While the accumulation of distribution days indicates when a market changes direction from an uptrend to a correction, follow-through days indicate a change in market direction to the upside.

Follow-Through Day (FTD): A FTD indicates a market correction has ended and a new uptrend has possibly begun. The follow-through day occurs after the major indexes have been trying to rally higher from a recent bottom. A follow-through is an up day in the market of at least 1.25% (this figure varies slightly) on rising volume which usually occurs on the 4th to 7th day of an attempted rally. Note - the FTD must occur on the fourth day after a market bottom or later. If the market undercuts a prior low, the day count resets. A FTD confirms the rally is working and the market trend is changing back to the upside. A follow-through day is an indication for investors that it is time to slowly start increasing exposure by buying strong fundamental stocks that are breaking out of constructive bases.

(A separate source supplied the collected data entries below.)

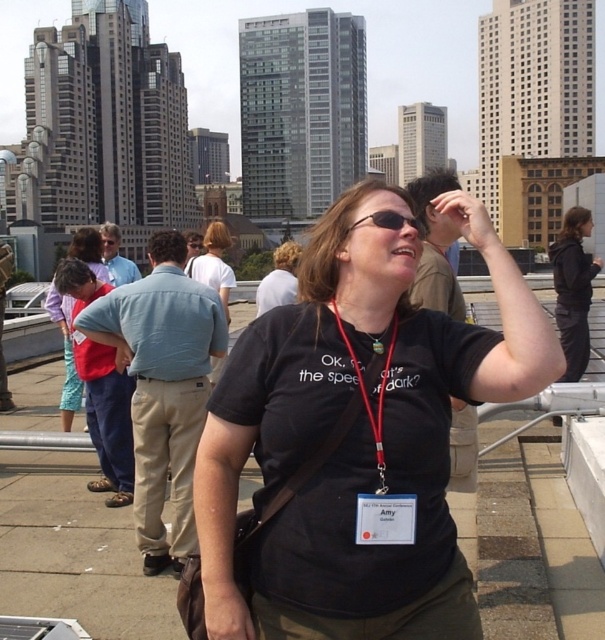
Question: Is matte white shirt at center behind sunglasses at center?

Choices:
 (A) yes
 (B) no

Answer: (A)

Question: Is matte red shirt at left closer to camera compared to sunglasses at center?

Choices:
 (A) yes
 (B) no

Answer: (B)

Question: Which object appears farthest from the camera in this image?

Choices:
 (A) black matte t-shirt at center
 (B) dark gray hoodie at upper right

Answer: (B)

Question: Considering the real-world distances, which object is farthest from the matte red shirt at left?

Choices:
 (A) matte white shirt at center
 (B) black matte t-shirt at center

Answer: (B)

Question: Which point is farther from the camera taking this photo?

Choices:
 (A) (227, 314)
 (B) (413, 220)
 (C) (592, 218)
 (D) (420, 573)

Answer: (C)

Question: Can you confirm if dark gray hoodie at upper right is positioned to the left of matte white shirt at center?

Choices:
 (A) no
 (B) yes

Answer: (A)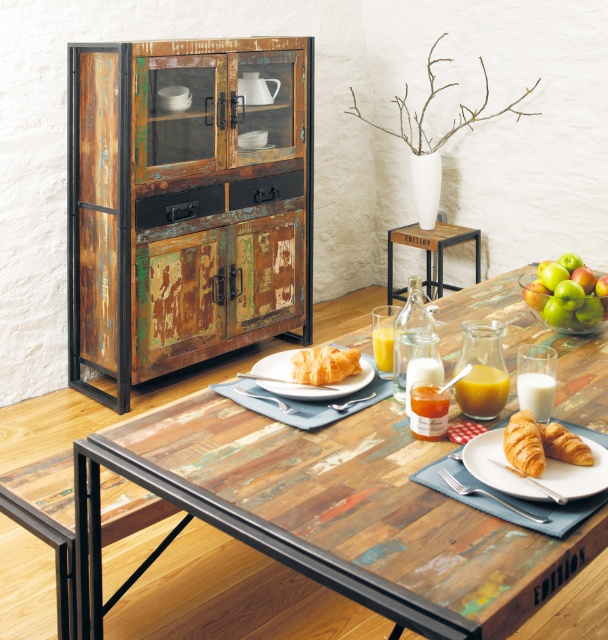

It is important to understand that a follow-through day has to occur at least four days after a market low during a market in a correction. I keep speaking about probabilities, so the question you should be asking is, "what is the probability that a follow-through day represents a change in the market's direction back to an uptrend?" It turns out that ~70-75% of follow-through days are successful - meaning they indicate the market is resuming an uptrend. This is why I said investors should slowly start buying stocks and getting back into the market, in case the FTD fails and the market reverts into a correction.

Closing Thoughts
  • Have a Process: I discussed my process in this article. I'm not saying it is the right way or the only way to manage a portfolio. It is the best way I know how to manage risk and capture upside through active management. You can agree or disagree with all or parts of my process. But what matters is that you have a process, not that you adopt mine specifically.

  • Active vs. Passive: The process described herein refers to how I approach my actively managed portfolio. My retirement account consists solely of ETFs and I DCA.

  • Probabilities and Objectivity: My portfolio management decisions are solely based on empirical probabilities. I follow a rules-based approach to remove emotions from my decision-making process, letting objectivity drive my actions.

  • Learning Process: I am constantly learning what works best for me and my personality. I update my process and rules when I get new information, either by making mistakes or experiencing success. I am still new to managing a portfolio and by no means have it all figured out. I will always be learning and refining my abilities, thank you for coming along for the ride.